FDA Clears Way for Filing on Psych Drug From Intra-Cellular, Shares Climb

Xconomy New York — 

The FDA has just lowered a key barrier standing between Intra-Cellular Therapies and potential approval of an experimental schizophrenia drug. Now the question is whether the mixed set of data the company has accrued to support the program will be good enough for regulators.

Intra-Cellular (NASDAQ: ITCI) said the FDA has finished looking over responses the New York company provided about a preclinical toxicology study of its drug, lumateperone, in dogs. The FDA was concerned that some potential safety hazards seen in that study might predict similar issues in humans who take the drug chronically, but Intra-Cellular was able to convince the regulators otherwise. Still, the company will add new monitoring measures to an ongoing, long-term safety study it has been ramping up.

The news clears Intra-Cellular to file for approval for lumateperone, and it aims to do so by mid-2018. Shares climbed 33 percent in pre-market trading Wednesday morning on the news, but the future is still uncertain for lumateperone.

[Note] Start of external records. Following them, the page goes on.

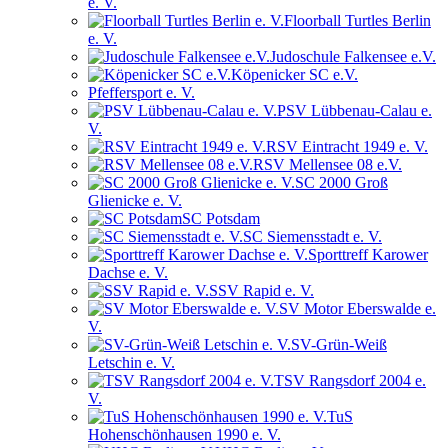
e. V.
Floorball Turtles Berlin
e. V.
Judoschule Falkensee e.V.
Köpenicker SC e.V.
Pfeffersport e. V.
PSV Lübbenau-Calau e.
V.
RSV Eintracht 1949 e. V.
RSV Mellensee 08 e.V.
SC 2000 Groß
Glienicke e. V.
SC Potsdam
SC Siemensstadt e. V.
Sporttreff Karower
Dachse e. V.
SSV Rapid e. V.
SV Motor Eberswalde e.
V.
SV-Grün-Weiß
Letschin e. V.
TSV Rangsdorf 2004 e.
V.
TuS
Hohenschönhausen 1990 e. V.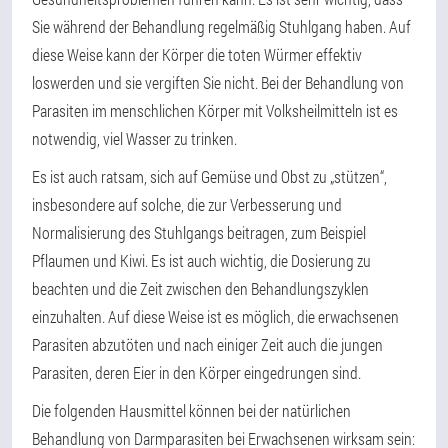
Sie während der Behandlung regelmäßig Stuhlgang haben. Auf
diese Weise kann der Körper die toten Würmer effektiv
loswerden und sie vergiften Sie nicht. Bei der Behandlung von
Parasiten im menschlichen Körper mit Volksheilmitteln ist es
notwendig, viel Wasser zu trinken.
Es ist auch ratsam, sich auf Gemüse und Obst zu „stützen“,
insbesondere auf solche, die zur Verbesserung und
Normalisierung des Stuhlgangs beitragen, zum Beispiel
Pflaumen und Kiwi. Es ist auch wichtig, die Dosierung zu
beachten und die Zeit zwischen den Behandlungszyklen
einzuhalten. Auf diese Weise ist es möglich, die erwachsenen
Parasiten abzutöten und nach einiger Zeit auch die jungen
Parasiten, deren Eier in den Körper eingedrungen sind.
Die folgenden Hausmittel können bei der natürlichen
Behandlung von Darmparasiten bei Erwachsenen wirksam sein: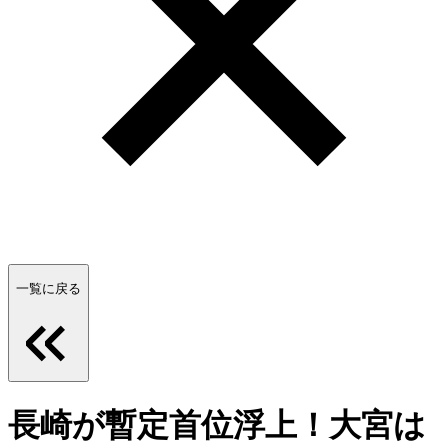
一覧に戻る
長崎が暫定首位浮上！大宮は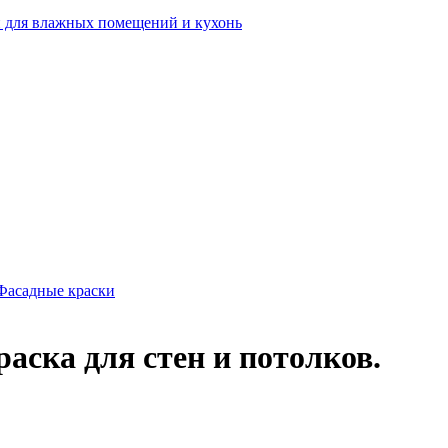
 для влажных помещений и кухонь
Фасадные краски
раска для стен и потолков.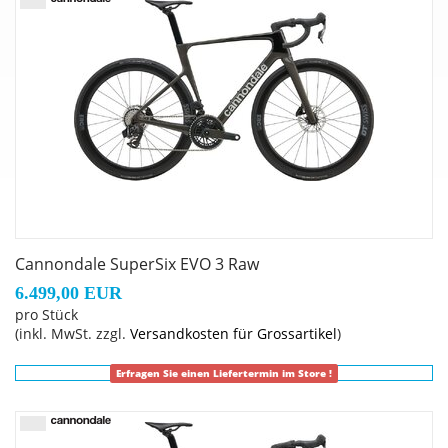
45mm depth, 24h, tubeless ready
Speichen
: DT Swiss Competition
Schalthebel
: SRAM Force AXS, 2x12-speed
Sattel
: Fizik Vento Antares R5, S-Alloy rails, 140mm
Sattelstütze
: Cannondale C1 Aero 40 Carbon V2, 0mm
offset (44-54cm), 15mm offset (56-61cm)
Lenkervorbau
: Cannondale C1 Conceal, Alloy, 31.8, -6°:
80mm (44cm), 90mm (48-52cm), 100mm (54-56cm),
110mm (58-61cm)
Cannondale SuperSix EVO 3 Raw
6.499,00 EUR
pro Stück
(inkl. MwSt. zzgl.
Versandkosten für Grossartikel
)
Erfragen Sie einen Liefertermin im Store !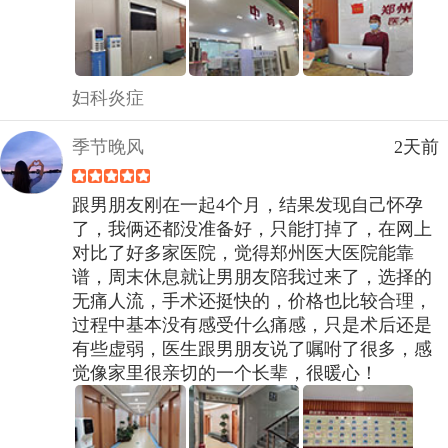
妇科炎症
季节晚风
2天前
跟男朋友刚在一起4个月，结果发现自己怀孕
了，我俩还都没准备好，只能打掉了，在网上
对比了好多家医院，觉得郑州医大医院能靠
谱，周末休息就让男朋友陪我过来了，选择的
无痛人流，手术还挺快的，价格也比较合理，
过程中基本没有感受什么痛感，只是术后还是
有些虚弱，医生跟男朋友说了嘱咐了很多，感
觉像家里很亲切的一个长辈，很暖心！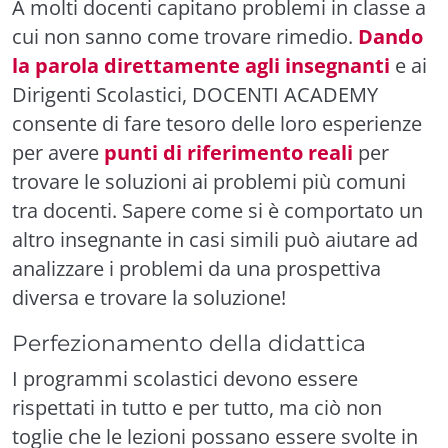
A molti docenti capitano problemi in classe a
cui non sanno come trovare rimedio.
Dando
la parola direttamente agli insegnanti
e ai
Dirigenti Scolastici, DOCENTI ACADEMY
consente di fare tesoro delle loro esperienze
per avere
punti di riferimento reali
per
trovare le soluzioni ai problemi più comuni
tra docenti. Sapere come si è comportato un
altro insegnante in casi simili può aiutare ad
analizzare i problemi da una prospettiva
diversa e trovare la soluzione!
Perfezionamento della didattica
I programmi scolastici devono essere
rispettati in tutto e per tutto, ma ciò non
toglie che le lezioni possano essere svolte in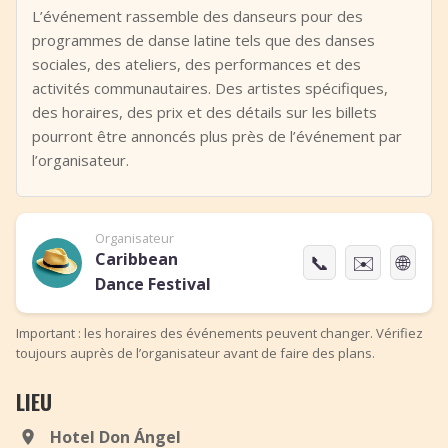
L’événement rassemble des danseurs pour des
programmes de danse latine tels que des danses
sociales, des ateliers, des performances et des
activités communautaires. Des artistes spécifiques,
des horaires, des prix et des détails sur les billets
pourront être annoncés plus près de l’événement par
l’organisateur.
Organisateur
Caribbean
📞
✉️
🌐
Dance Festival
Important : les horaires des événements peuvent changer. Vérifiez
toujours auprès de l’organisateur avant de faire des plans.
LIEU
Hotel Don Ángel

Lumatepereone, a small molecule drug meant to act on serotonin, dopamine, and glutamate levels in the brain, succeeded in one Phase 3 trial in schizophrenia but failed a second study. The company blamed the failed study on an “unusually high placebo response at certain sites…disproportionately affected the trial results,” leading to a different outcome than it has seen in previous trials of lumateperone, and plans to file for FDA approval anyway.

A number of psychiatric drugs tripped up in late-stage testing—among them a drug from now-shuttered Forum Pharmaceuticals, of Waltham, MA—have been doomed for similar reasons, but Intra-Cellular still thinks, failed trial aside, it has enough good data on lumateperone to win FDA approval. The agency’s response so far, according to Intra-Cellular, has been that the data accrued “does not preclude” the company from filing for approval. Time will tell whether the gamble pays off.

“We are very pleased with the outcome of our discussions with the FDA and look forward to progressing our schizophrenia program,” Intra-Cellular CEO and chairman Sharon Mates said in a statement.